Twitter Response of Fortune-100 Companies to Racial Justice

In collaboration with Xia Li, Christopher Shriver, and Bertrand Stone, UCLA Applied Math Seminar, Spring 2021

The summer of 2020 saw a marked increase in public expression of support for the Black Lives Matter (BLM) movement. As the movement gained momentum online, corporations faced social pressure to respond. We examined the relevant Twitter activity of Fortune 100 companies during this time period by analyzing the content of their tweets (data from Kevin McElwee), possible underlying networks between the companies, and patterns in their responses. I focused on topic analysis of the Fortune-100 tweets using non-negative matrix factorization (NMF). I identified topics including CEO statements, the COVID-19 pandemic, racial justice, celebrations, and investing, as well as which companies were most prominent (both in terms of number of tweets and user engagement) in those Twitter conversations. Using NMF on weekly time intervals and matching topics, I identified shifts over time for each topic. For example, the CEO statements shifted focus between addressing systemic racism, diversity, 2nd quarter earnings, and sustainability.

Social Forces in Twitter Networks of Senators

UCLA Statistics on Networks Course, Fall 2020

In the past decade, Twitter has become a popular platform for legislators to publicize their activities and views. To analyze the social forces influencing public online interactions between legislators, I constructed a network of senators in the 116th Senate with edges representing their interactions on Twitter. Using centrality measures from social network analysis, I identified central figures in the Twitter network. While some of the key senators held additional positions of power, many did not. Using exponential random graph models (ERGMs), I characterized the partisan influence on the network and found that the minority Democratic Party was more active on Twitter and a full nodemix ERGM model is needed for best fit of the partisan effects. Additional dyadic influences on the Senate network were reciprocity of ties, homophily for geographic region, and tendency to tweet those of similar age. I also considered the Democrat and Republican sub-networks separately to find within-party influences. Older Democrats tended to have more ties, while younger Republicans tended to have more ties. The Republicans also had significant region-based homophily and propensity for ties among senators with closer NOMINATE-1 scores representing voting-record partisanship. Both the Democrats and Republicans had a propensity to form transitive triads.
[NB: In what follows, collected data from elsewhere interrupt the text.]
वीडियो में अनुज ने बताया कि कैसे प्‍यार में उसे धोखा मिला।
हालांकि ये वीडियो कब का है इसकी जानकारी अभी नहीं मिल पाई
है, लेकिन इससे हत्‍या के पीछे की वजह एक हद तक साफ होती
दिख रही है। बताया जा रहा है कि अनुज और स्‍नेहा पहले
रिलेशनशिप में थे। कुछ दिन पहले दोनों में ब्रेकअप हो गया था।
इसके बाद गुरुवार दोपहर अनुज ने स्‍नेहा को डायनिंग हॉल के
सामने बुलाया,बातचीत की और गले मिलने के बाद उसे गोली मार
Analysis of Congressional Voting Data Using Clustering Methods

In collaboration with Kyung Ha, Jiayi Li, Blaine Talbut, and Thomas Tu, UCLA Applied Math Seminar, Spring 2021

We utilized voting records in conjunction with clustering and community-detection algorithms to classify legislators into clusters by political stance. The underlying assumption is that legislators with more similar voting records have more similar political stances. We considered legislatures from multiple countries: the United States House of Representatives, German Bundestag, Legislative Council of Hong Kong, and South Korean National Assembly. For each legislature, we assessed how well different combinations of similarity functions and clustering algorithms could detect existing, known political parties. We were able to identify what larger political-party coalitions the independent legislators with no party affiliation were most aligned with. Additionally, we saw that number of clusters and modularity of the graph communities can be used to detect unity or division within a political party, and when there may be a shift in power within the legislature. In this project, I focused on investigating the use of different similarity functions to place legislators in a network with distances calculated from similarity of the roll-call votes.